Guidebook 4: Identifying Solutions

In Guidebook 4, you will build on the influence diagrams and scenarios that you created in Guidebook 3 to identify and list climate change adaptation and coping solutions that are feasible for the community to implement. Once your list of adaptation solutions has been identified, you will work with community members to prioritize the potential solutions and determine which are most urgent or important to focus on implementing first. At the end of this guidebook, you should be ready to turn these prioritized solutions into actions.


Guidebook 5: Taking Adaptive Action

In Guidebook 5 you will focus on bringing your priorities into action to adapt to climate change.  After working through the information and activities in Guidebooks 1-4 with the Working Group, leadership, Elders, youth, and other members of the community, you should have excellent information about the issues facing the community, including a shortlist of priority solutions focused on both climate change adaptation planning, as well as other community development and sustainability needs. Guidebook 5 includes suggestions for taking action to implement these ideas. 


Guidebook 6: Monitoring Progress and Change

In Guidebooks 1-5, you assembled a climate change adaptation planning team, gathered background information, and determined adaptation priorities, before working with the community to develop and implement an action plan. Now, in Guidebook 6, you will focus on evaluating the success of your climate change adaptation plan and making any adjustments to ensure the plan remains useful for your community both now and into the future.


Guidebook Annexes

​In the Annexes, you will find a checklist and an information section dedicated to mapping. 
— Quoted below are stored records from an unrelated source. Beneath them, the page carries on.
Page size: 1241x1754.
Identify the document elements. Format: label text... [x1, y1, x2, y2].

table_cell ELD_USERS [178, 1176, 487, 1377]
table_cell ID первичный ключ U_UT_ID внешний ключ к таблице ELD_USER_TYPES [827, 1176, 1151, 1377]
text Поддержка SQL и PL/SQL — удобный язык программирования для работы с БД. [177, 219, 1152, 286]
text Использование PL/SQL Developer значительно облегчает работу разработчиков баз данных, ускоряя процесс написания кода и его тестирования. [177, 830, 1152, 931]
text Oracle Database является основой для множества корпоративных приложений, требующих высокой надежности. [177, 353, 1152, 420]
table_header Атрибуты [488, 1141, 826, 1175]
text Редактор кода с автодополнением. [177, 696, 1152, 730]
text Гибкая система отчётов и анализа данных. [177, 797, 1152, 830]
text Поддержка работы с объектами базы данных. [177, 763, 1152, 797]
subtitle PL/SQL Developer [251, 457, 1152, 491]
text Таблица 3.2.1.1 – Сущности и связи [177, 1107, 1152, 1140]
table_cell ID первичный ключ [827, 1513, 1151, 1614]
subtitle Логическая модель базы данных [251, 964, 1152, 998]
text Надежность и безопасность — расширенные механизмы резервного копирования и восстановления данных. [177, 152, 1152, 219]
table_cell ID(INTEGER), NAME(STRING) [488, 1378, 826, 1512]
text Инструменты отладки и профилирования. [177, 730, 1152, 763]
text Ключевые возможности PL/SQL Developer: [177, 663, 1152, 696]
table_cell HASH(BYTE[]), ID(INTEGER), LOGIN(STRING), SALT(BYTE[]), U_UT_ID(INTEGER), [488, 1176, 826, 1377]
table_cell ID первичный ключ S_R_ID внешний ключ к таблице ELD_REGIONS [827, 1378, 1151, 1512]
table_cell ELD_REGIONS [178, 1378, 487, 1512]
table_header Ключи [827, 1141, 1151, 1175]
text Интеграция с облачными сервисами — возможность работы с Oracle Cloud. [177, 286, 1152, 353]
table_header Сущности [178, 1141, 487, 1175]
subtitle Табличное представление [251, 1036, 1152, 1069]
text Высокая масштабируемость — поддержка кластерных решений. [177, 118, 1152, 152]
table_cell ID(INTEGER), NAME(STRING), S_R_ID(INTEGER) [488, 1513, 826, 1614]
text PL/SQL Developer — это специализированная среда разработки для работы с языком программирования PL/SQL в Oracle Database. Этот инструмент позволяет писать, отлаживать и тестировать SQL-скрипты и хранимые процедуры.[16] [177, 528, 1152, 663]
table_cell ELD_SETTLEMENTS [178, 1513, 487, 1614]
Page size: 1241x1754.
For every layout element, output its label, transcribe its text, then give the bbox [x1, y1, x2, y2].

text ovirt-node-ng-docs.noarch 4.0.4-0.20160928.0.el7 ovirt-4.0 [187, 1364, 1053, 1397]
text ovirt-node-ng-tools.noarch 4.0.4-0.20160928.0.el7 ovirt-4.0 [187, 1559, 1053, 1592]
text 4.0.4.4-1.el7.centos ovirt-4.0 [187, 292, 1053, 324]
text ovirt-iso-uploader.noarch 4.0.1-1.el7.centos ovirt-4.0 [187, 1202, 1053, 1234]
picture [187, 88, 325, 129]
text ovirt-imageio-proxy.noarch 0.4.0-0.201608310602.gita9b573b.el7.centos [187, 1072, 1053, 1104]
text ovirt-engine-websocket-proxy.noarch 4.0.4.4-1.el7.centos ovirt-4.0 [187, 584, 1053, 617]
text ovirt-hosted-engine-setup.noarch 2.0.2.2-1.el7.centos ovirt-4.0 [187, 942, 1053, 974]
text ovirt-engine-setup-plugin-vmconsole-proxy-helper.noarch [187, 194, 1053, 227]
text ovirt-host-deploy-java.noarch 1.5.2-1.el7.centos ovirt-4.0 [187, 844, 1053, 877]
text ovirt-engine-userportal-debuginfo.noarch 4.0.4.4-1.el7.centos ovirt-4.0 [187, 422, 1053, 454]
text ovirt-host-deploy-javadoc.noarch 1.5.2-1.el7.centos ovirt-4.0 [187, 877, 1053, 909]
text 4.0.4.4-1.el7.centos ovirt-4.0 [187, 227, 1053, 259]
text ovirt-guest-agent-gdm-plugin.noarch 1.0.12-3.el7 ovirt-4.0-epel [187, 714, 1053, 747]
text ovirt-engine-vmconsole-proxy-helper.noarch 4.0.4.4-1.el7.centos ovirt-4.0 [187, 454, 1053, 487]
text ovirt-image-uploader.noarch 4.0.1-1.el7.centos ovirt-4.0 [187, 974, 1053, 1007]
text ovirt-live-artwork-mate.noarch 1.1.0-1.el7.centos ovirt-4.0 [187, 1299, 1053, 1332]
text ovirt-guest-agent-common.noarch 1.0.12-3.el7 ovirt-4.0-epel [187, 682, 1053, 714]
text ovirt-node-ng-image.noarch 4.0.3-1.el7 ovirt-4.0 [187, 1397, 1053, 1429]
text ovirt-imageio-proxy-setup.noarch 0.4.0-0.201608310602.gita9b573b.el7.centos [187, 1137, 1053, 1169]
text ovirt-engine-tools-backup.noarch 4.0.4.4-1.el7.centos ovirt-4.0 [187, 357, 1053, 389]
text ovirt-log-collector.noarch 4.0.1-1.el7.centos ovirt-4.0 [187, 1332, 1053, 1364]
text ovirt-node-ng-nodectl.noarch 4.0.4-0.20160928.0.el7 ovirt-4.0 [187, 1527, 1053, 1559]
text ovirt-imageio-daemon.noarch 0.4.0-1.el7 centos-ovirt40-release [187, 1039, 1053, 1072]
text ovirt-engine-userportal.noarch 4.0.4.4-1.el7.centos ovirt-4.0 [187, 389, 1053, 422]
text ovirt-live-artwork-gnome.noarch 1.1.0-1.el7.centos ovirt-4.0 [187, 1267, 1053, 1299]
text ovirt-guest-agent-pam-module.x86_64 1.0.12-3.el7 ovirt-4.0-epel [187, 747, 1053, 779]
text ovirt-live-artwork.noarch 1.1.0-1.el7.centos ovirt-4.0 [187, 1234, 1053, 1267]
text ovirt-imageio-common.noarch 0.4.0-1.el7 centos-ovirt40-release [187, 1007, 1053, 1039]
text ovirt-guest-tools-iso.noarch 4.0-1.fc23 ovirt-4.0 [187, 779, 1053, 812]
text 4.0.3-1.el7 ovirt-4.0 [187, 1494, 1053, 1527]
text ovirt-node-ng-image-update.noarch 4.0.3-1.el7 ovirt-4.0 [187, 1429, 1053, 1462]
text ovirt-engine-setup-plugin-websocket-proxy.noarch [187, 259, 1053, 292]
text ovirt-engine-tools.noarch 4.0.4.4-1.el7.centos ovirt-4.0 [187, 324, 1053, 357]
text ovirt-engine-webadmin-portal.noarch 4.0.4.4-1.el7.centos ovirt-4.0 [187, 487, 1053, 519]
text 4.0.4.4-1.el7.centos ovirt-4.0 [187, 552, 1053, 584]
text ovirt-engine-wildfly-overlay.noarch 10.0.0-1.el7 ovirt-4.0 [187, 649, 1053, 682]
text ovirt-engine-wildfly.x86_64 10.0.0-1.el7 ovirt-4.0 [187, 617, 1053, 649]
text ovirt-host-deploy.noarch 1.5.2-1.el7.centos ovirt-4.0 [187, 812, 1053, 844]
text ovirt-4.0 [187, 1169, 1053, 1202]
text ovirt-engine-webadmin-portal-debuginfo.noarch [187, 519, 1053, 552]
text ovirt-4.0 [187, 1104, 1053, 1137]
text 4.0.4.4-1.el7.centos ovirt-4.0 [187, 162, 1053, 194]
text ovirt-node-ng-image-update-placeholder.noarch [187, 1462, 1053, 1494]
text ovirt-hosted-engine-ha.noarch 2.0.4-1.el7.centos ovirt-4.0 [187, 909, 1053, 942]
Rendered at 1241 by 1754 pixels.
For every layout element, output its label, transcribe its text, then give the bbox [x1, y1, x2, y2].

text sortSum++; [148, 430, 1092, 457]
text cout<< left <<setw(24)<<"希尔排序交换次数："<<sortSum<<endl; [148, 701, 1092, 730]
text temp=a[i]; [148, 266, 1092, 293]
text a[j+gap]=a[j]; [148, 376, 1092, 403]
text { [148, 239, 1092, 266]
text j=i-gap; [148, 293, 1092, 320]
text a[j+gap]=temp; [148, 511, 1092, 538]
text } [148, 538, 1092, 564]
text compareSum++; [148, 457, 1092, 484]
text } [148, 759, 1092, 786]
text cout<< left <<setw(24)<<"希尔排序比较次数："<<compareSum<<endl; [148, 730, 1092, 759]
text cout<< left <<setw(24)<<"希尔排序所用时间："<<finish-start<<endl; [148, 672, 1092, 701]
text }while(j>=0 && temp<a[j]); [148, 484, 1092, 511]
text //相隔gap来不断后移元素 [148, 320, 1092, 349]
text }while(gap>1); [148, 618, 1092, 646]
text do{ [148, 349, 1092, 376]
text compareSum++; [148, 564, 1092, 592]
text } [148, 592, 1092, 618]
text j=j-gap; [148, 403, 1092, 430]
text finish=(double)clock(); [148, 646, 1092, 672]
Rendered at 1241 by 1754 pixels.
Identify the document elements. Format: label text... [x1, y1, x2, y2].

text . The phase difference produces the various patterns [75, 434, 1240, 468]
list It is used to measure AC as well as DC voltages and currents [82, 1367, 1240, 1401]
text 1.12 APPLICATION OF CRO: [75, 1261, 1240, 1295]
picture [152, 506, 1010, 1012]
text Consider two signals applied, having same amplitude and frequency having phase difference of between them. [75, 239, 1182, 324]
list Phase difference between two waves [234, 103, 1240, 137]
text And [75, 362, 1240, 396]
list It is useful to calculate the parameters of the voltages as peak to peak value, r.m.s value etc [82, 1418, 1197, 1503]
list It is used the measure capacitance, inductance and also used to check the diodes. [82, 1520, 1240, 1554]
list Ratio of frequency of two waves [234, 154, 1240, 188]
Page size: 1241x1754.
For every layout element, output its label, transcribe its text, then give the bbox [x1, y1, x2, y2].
The checklist may be useful in ensuring the tasks outlined in this guidebook are accomplished. Remember, these guidebooks provide suggestions on how to accomplish tasks but your community may have other methods that work best.

The information section on mapping describes options for digital mapping, where to purchase base maps, map scales, and topographic and aerial maps. 


​3. Two Indigenous Language Glossaries

The Anishinaabemowin and Ininímowin Climate Change Glossaries support Anishinaabe and Cree communities with climate change adaptation planning and serve as a resource to support language revitalization efforts related to climate change adaptation.

The Anishinaabemowin Climate Change Glossary was developed by fluent Anishinaabemowin speakers and language experts from 12 communities (and organizations). Participants met in person to discuss climate change impacts being felt in, and by, different Anishinaabe communities, as they relate to the four seasons. Participants shared their experiences, observations, and stories in the Anishinaabemowin language. 

The Ininímowin ​Climate Change Glossary was developed by fourteen Ininímowin speakers. Ininímowin speakers – including Elders, teachers, and knowledge keepers – are vital members of their communities. Their lived experiences, expertise, and desire to share their knowledge were essential to the development of this document. The Ininímowin glossary describes climate change in Ininímowin by documenting the impacts of climate change through stories generously shared by Ininímowin speakers. 

To download the Anishinaabemowin Climate Change Glossary, click on the photo below:

To download the Ininímowin Climate Change Glossary, click on the photo below:


4. Indigenous Languages Glossary Workbook

​Indigenous Languages Glossary Workbook guides communities through the process of developing a
language glossary of their own, in their own language, with a focus on climate change and the environment.

The Climate Change Glossaries and Indigenous Languages Glossary Workbook aim to:

  • Increases cultural relevance and community ownership over the ICCAP toolkit and climate change adaptation planning process;
  • Engage a broader audience in climate change adaptation planning efforts in a culturally relevant and meaningful way; and
  • Support initiation of, or ongoing, language revitalization efforts.